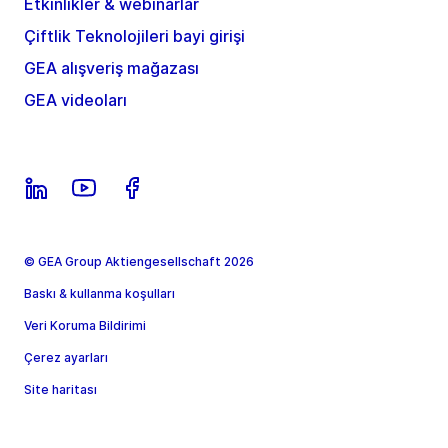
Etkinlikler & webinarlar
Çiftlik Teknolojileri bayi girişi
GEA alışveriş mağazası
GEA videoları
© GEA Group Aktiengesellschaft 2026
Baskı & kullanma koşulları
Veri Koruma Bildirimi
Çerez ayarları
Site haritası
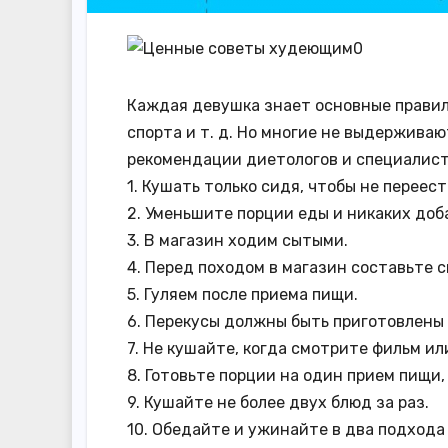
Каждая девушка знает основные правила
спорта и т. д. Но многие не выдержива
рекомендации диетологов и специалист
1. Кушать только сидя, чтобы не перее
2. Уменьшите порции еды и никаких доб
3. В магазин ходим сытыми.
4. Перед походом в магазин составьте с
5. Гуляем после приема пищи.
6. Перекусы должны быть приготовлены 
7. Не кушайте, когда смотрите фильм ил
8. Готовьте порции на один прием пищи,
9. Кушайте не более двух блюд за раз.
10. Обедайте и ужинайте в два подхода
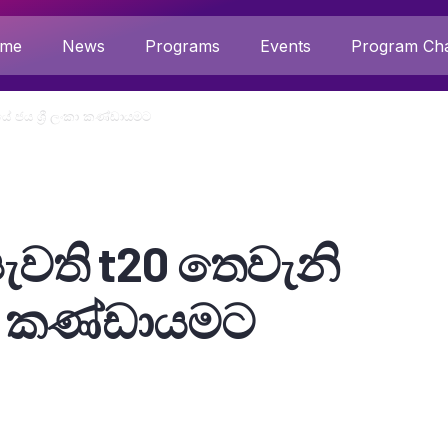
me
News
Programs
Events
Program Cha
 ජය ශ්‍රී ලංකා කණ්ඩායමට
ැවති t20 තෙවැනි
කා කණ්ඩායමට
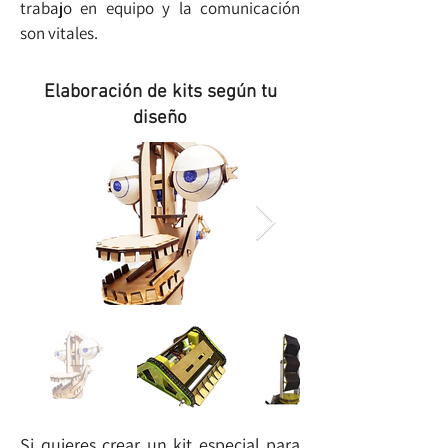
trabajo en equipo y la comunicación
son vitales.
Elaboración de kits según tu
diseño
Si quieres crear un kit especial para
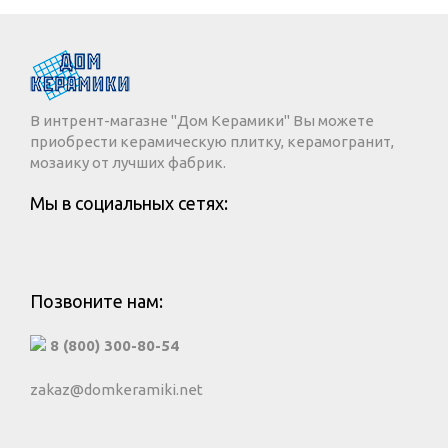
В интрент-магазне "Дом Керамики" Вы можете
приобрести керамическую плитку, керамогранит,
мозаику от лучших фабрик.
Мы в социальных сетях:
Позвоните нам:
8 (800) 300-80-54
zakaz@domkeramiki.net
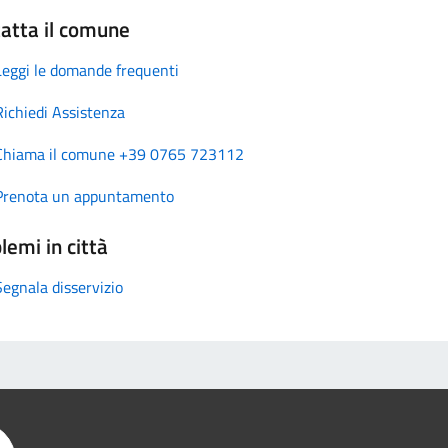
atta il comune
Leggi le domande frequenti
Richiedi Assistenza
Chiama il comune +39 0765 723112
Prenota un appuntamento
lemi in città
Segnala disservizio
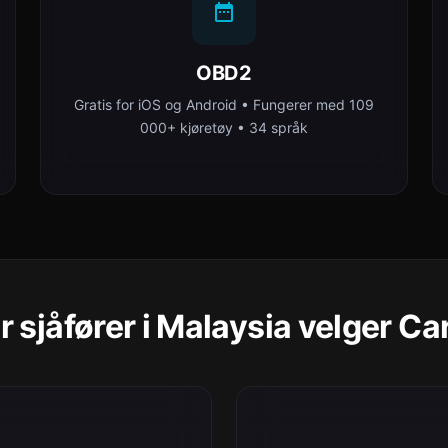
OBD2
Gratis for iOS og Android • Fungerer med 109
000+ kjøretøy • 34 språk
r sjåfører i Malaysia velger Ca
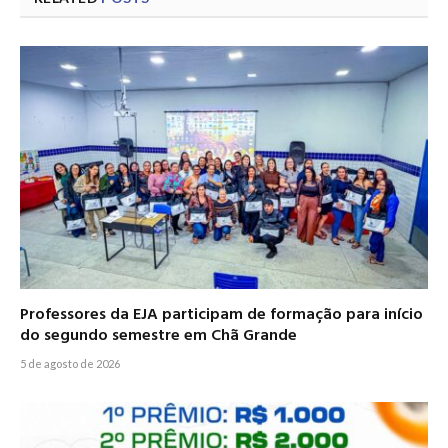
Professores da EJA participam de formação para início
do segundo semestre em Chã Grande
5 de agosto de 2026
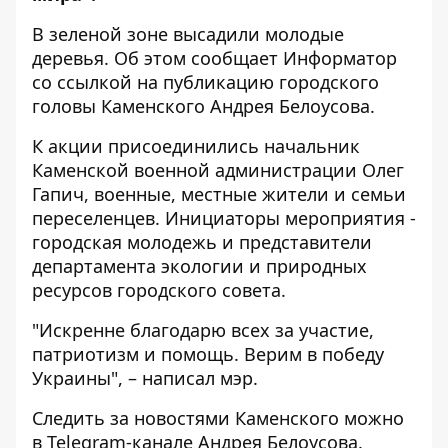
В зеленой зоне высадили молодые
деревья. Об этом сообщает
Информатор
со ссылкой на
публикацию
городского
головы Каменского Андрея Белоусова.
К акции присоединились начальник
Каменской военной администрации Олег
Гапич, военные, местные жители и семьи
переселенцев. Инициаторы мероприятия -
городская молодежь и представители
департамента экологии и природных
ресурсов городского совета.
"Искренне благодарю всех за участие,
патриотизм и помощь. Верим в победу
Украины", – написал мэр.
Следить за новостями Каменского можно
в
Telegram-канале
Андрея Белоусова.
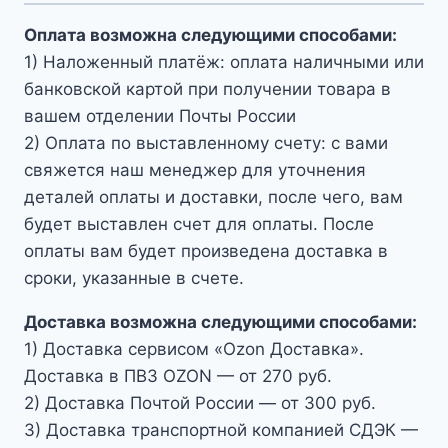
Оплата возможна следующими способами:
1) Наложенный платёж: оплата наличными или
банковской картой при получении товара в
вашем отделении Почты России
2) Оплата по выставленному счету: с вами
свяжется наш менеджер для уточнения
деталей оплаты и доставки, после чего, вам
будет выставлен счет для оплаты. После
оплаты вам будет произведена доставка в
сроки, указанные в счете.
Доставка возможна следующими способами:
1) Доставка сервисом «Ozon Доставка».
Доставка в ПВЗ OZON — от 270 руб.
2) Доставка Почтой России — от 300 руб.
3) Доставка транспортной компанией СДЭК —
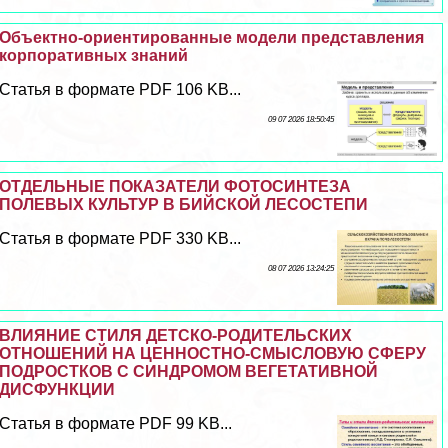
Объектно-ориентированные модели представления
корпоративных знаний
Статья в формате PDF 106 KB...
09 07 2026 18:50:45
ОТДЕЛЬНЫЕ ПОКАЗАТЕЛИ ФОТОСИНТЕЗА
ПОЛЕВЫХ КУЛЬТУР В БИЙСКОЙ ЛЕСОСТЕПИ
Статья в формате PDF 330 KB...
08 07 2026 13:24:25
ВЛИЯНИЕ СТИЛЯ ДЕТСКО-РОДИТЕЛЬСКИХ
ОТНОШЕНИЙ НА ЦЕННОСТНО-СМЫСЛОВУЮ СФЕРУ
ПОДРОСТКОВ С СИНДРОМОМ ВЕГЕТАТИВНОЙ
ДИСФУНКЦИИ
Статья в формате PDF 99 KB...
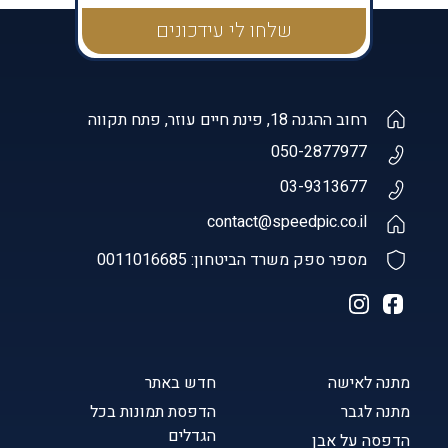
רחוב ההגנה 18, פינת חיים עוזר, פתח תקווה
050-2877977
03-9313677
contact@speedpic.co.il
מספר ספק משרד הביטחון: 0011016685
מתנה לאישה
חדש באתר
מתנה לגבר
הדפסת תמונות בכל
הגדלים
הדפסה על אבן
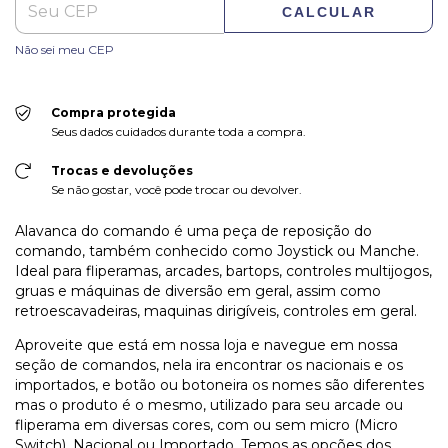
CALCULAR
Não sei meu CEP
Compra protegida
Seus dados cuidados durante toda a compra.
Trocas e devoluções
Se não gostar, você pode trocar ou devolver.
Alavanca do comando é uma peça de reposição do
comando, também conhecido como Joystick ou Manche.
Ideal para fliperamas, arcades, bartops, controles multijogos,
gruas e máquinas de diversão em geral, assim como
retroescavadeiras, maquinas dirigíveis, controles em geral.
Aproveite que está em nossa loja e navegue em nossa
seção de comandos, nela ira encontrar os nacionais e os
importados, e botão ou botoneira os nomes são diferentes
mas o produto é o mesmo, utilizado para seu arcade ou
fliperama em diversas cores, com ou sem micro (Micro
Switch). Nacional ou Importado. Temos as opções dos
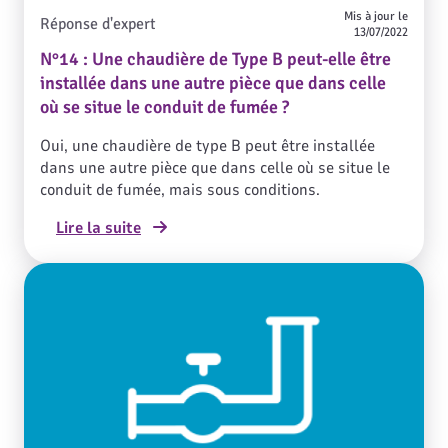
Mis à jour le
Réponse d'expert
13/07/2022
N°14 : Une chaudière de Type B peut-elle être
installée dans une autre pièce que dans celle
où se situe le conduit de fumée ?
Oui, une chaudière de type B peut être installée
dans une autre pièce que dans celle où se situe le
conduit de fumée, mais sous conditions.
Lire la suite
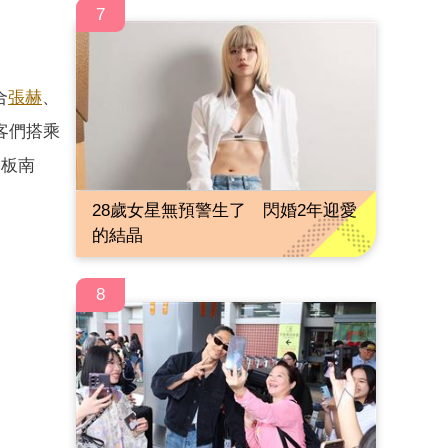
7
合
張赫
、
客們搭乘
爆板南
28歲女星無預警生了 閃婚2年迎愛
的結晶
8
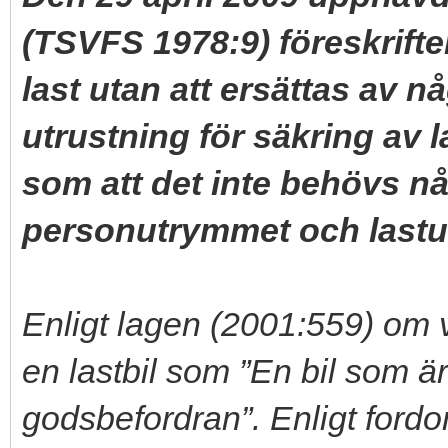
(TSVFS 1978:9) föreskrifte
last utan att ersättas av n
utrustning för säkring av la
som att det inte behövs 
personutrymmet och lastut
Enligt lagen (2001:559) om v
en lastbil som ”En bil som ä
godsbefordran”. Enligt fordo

########################################

**WORK INSTRUCTION**
Find each line in the records that contains the word "городского" with the same capitalization, and copy those lines.

**TASK OUTPUT**
городского
ресурсов городского совета.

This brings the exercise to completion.